→ **Short task**:
Extend the passage below about the Camacho Barrel Aged cigar series, writing on from its final sentence.

┌─ Given text

It centers on the fusing of our master [blenders] with those in other categories, in this case, Bourbon makers. Working collaboratively to build experiences that break the chains of convention. This series will also be the top of the pyramid for Camacho.

A second line was added to the series in 2017 named Nicaraguan Barrel Aged that features tobacco aged in Nicaraguan run barrels.

Camacho American Barrel Aged

The Camacho American Barrel Aged is manufactured at Occidental Cigar Corp. in the Dominican Republic. The blend features US grown wrapper, binder and filler tobaccos, along with a Honduran Corojo filler tobacco. The Corojo tobacco is aged in Kentucky Bourbon barrels for five months. Available vitolas include Robusto (5 by 50), Torpedo Corto (4 1/2 by 52), Perfecto Gordo (5 15/16 by 54), Toro (6 by 50), Torpedo Largo (6 by 36 by 54), and Gordo (6 by 60).

└─
┌─ Data shown

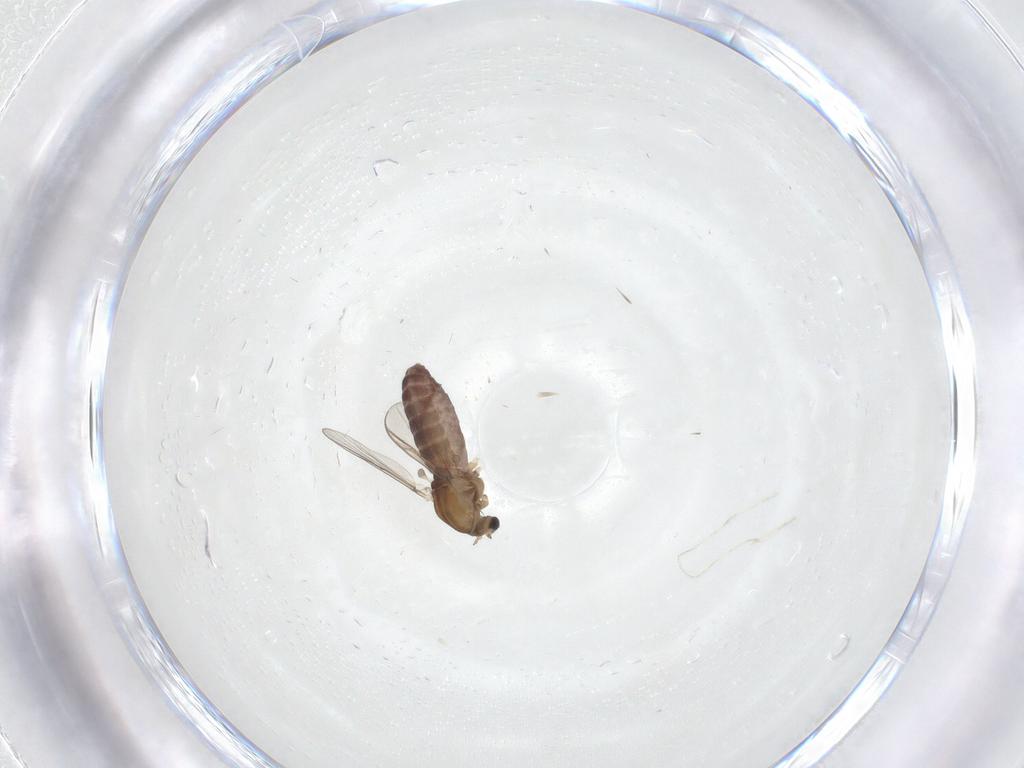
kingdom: Animalia
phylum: Arthropoda
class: Insecta
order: Diptera
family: Chironomidae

└─

→ **Response below**:
Camacho American Barrel Aged

You can purchase the Camacho American Barrel Aged from our good friends at Famous Smoke Shop.


Price: $10.00
Vitola: Robusto
Size: 5 by 50
Wrapper: Connecticut Broadleaf
Binder: Connecticut Broadleaf
Filler: Connecticut Broadleaf, Pennsylvania Maduro, Honduran Corojo
Smoke Time: 1 Hour and 20 Minutes


The Camacho American Barrel Aged is dressed in a rustic, dark brown wrapper loaded with veins, bumps, and tooth. Stitch-like veins can be seen running from head to foot and light oils can be felt along the rough leaf. The cigar is rock solid from head to foot with no soft spots to be found.

Camacho American Barrel Aged

I am picking up notes of cardboard, chicken coop, and a faint vinegar from the wrapper.  A hefty spice is on the foot, accompanied by cedar and clove. The cigar requires two cuts to open up a workable draw. The cold draw flavors are rich with cedar, dark red fruit, some sweetness and some baking spices on the finish.

Camacho American Barrel Aged


The cigar kicks off with medium to full flavors that are rich with notes of leather, pencil shavings, and pepper, followed by a mild grassiness and sweetness. Heat lingers in the mouth for some time on this Camacho American Barrel Aged. A beautiful white ash is forming as the cigar burns evenly.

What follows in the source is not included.